▶ Descripción del problema
Reproduce sin ningún cambio las líneas de los registros que van desde la que contiene "file demo.py để" hasta el final de los registros, ambos extremos incluidos.

▶ Material de origen
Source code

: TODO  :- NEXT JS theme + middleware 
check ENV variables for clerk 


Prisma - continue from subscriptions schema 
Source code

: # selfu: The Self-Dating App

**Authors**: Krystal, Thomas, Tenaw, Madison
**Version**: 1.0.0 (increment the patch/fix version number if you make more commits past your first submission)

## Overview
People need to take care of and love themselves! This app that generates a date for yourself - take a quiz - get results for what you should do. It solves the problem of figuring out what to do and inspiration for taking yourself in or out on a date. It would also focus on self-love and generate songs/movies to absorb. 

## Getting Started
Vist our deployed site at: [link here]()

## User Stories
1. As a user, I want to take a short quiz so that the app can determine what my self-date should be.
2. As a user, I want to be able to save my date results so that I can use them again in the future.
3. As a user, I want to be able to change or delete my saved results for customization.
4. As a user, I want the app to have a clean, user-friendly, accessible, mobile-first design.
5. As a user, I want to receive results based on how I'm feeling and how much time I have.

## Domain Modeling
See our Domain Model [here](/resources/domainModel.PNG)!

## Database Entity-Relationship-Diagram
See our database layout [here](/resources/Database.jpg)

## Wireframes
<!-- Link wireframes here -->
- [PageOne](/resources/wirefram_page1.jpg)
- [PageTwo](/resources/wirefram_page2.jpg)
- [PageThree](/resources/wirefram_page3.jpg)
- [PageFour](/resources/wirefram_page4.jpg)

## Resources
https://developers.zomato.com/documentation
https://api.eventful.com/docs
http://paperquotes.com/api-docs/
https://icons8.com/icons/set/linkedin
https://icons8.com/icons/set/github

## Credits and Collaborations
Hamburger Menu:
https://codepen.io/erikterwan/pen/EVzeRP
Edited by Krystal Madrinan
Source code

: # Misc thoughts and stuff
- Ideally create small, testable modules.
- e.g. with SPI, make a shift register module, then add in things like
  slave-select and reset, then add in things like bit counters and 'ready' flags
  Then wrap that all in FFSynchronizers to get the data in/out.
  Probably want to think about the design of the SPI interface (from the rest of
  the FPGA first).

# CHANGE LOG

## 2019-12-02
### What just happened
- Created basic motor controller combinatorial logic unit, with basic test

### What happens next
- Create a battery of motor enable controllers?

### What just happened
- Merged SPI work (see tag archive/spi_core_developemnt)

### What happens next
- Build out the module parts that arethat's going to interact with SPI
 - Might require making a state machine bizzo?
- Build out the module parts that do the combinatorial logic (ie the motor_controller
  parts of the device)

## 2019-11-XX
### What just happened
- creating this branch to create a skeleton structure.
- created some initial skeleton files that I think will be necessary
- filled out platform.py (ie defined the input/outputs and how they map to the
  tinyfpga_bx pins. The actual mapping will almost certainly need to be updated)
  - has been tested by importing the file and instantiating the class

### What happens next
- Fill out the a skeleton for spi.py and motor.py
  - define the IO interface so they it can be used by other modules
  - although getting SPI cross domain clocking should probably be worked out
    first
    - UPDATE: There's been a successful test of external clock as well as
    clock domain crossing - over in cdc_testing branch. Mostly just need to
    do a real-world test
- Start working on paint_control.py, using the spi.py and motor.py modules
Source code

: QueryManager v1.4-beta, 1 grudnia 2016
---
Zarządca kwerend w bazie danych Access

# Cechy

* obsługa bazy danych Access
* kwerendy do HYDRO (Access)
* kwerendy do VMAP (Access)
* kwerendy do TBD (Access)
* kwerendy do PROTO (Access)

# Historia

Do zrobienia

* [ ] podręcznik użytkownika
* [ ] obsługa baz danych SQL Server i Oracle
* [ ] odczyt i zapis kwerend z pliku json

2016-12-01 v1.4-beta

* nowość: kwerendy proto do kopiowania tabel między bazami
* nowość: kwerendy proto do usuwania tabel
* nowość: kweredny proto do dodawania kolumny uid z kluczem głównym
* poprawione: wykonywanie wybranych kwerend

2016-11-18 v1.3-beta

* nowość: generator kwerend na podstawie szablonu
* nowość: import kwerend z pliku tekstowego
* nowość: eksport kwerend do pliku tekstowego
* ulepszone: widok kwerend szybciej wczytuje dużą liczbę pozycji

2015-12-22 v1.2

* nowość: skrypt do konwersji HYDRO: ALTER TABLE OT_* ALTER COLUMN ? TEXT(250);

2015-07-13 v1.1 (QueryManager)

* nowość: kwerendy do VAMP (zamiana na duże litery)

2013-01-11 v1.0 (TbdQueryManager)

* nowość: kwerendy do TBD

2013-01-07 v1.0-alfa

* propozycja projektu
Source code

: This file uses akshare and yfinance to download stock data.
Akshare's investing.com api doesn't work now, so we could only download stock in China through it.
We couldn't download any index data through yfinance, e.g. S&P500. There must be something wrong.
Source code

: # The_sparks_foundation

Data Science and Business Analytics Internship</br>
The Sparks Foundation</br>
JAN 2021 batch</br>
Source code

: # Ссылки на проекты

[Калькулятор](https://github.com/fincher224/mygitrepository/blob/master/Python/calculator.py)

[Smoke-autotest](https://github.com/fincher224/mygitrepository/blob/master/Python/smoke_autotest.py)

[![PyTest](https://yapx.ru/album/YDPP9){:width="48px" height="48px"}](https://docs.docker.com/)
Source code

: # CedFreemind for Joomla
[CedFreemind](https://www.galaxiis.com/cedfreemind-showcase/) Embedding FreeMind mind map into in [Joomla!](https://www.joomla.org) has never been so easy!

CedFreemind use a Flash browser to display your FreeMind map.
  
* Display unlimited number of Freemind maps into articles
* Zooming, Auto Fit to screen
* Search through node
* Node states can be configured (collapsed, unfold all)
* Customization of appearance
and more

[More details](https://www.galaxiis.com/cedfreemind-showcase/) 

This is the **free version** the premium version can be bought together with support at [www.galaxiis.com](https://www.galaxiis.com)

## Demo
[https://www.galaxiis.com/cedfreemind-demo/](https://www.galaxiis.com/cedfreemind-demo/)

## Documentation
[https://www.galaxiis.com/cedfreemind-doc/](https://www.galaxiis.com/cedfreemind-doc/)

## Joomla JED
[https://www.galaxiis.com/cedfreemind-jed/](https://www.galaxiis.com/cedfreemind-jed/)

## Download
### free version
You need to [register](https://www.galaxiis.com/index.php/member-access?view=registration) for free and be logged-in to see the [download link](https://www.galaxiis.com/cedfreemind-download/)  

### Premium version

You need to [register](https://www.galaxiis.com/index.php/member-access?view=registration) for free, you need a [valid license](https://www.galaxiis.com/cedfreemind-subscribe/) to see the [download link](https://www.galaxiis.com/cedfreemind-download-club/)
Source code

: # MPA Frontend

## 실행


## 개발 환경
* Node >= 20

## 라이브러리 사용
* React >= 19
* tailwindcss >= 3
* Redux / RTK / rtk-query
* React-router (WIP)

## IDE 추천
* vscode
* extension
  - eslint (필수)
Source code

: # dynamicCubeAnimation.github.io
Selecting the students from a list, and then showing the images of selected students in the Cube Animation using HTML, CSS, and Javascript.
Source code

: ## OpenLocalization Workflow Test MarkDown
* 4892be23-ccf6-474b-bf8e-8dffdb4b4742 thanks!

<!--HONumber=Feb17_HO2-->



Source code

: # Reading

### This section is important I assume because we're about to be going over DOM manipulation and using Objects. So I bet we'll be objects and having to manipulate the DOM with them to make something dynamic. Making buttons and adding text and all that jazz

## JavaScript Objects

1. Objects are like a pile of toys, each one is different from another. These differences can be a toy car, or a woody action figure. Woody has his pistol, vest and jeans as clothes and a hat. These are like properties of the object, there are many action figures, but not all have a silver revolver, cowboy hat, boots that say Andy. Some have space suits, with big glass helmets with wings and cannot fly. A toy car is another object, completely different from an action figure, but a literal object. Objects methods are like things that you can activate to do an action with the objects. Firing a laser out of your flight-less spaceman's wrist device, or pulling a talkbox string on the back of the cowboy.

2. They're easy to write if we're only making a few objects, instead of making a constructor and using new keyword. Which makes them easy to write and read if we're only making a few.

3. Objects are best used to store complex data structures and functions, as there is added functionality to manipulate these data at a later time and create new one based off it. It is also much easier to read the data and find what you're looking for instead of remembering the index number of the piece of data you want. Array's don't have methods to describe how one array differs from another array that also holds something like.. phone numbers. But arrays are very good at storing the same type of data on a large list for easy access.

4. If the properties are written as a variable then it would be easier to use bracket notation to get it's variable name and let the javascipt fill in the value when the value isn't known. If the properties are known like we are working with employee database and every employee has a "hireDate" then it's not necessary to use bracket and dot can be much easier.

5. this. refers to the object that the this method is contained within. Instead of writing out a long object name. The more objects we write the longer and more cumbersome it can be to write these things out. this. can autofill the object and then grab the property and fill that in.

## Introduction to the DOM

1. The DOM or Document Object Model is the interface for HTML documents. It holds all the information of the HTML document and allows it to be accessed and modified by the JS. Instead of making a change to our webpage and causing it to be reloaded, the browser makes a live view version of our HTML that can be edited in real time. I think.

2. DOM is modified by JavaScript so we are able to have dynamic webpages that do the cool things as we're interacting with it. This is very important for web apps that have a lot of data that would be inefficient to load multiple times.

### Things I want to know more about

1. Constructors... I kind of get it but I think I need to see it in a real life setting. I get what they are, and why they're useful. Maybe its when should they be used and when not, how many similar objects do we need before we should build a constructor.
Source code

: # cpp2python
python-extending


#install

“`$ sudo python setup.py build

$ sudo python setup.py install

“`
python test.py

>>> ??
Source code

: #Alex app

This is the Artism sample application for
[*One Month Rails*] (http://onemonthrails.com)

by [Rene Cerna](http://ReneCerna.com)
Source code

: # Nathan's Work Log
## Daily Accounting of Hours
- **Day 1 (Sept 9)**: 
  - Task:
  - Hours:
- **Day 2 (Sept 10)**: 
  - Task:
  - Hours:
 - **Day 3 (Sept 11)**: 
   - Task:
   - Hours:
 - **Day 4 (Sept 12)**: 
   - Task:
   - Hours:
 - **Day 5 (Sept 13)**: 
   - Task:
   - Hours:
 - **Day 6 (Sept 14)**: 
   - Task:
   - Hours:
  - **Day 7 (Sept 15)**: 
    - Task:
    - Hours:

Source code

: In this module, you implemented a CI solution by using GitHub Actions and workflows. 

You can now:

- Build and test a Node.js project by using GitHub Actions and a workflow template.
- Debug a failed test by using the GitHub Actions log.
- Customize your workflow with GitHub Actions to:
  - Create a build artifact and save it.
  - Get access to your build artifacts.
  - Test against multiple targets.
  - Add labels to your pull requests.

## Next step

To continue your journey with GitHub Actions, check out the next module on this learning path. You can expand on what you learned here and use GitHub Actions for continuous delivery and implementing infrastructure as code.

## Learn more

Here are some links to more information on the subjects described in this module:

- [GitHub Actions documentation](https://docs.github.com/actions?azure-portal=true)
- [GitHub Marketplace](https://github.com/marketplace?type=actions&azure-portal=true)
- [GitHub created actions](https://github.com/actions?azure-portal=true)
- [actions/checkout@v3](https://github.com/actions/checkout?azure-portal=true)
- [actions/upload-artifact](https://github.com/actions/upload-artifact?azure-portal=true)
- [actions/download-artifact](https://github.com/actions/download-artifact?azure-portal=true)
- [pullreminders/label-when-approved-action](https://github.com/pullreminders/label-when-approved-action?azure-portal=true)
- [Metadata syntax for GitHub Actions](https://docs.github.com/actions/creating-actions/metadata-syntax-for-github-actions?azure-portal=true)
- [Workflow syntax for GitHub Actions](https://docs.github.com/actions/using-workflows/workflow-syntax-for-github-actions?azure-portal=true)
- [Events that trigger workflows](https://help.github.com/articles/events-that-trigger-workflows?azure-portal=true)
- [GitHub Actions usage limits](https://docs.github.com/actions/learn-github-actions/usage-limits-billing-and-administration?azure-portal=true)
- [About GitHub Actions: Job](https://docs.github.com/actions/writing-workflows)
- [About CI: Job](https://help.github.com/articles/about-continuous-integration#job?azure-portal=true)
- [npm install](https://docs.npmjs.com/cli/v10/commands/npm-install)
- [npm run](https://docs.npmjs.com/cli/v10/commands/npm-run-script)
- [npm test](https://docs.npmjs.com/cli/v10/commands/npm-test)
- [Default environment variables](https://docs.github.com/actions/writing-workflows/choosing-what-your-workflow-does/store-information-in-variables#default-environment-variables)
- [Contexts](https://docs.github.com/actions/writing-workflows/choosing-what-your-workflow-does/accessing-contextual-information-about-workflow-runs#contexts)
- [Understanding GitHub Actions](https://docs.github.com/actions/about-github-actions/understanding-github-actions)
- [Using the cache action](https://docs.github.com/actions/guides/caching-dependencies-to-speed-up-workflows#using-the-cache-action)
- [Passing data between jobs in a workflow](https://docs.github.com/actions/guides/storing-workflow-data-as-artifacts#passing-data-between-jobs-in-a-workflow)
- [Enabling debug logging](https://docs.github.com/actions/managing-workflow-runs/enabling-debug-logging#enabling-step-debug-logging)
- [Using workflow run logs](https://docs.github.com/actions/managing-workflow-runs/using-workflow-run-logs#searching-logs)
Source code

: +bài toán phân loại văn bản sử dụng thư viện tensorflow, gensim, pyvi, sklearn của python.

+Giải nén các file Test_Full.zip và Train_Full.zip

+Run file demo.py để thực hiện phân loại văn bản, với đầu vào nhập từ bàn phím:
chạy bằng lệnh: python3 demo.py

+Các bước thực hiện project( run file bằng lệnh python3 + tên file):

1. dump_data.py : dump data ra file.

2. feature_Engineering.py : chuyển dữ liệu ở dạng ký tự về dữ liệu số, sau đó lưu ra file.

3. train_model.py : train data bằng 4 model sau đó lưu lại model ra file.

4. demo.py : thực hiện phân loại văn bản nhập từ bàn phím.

▶ Respuesta a continuación
+Run file demo.py để thực hiện phân loại văn bản, với đầu vào nhập từ bàn phím:
chạy bằng lệnh: python3 demo.py

+Các bước thực hiện project( run file bằng lệnh python3 + tên file):

1. dump_data.py : dump data ra file.

2. feature_Engineering.py : chuyển dữ liệu ở dạng ký tự về dữ liệu số, sau đó lưu ra file.

3. train_model.py : train data bằng 4 model sau đó lưu lại model ra file.

4. demo.py : thực hiện phân loại văn bản nhập từ bàn phím.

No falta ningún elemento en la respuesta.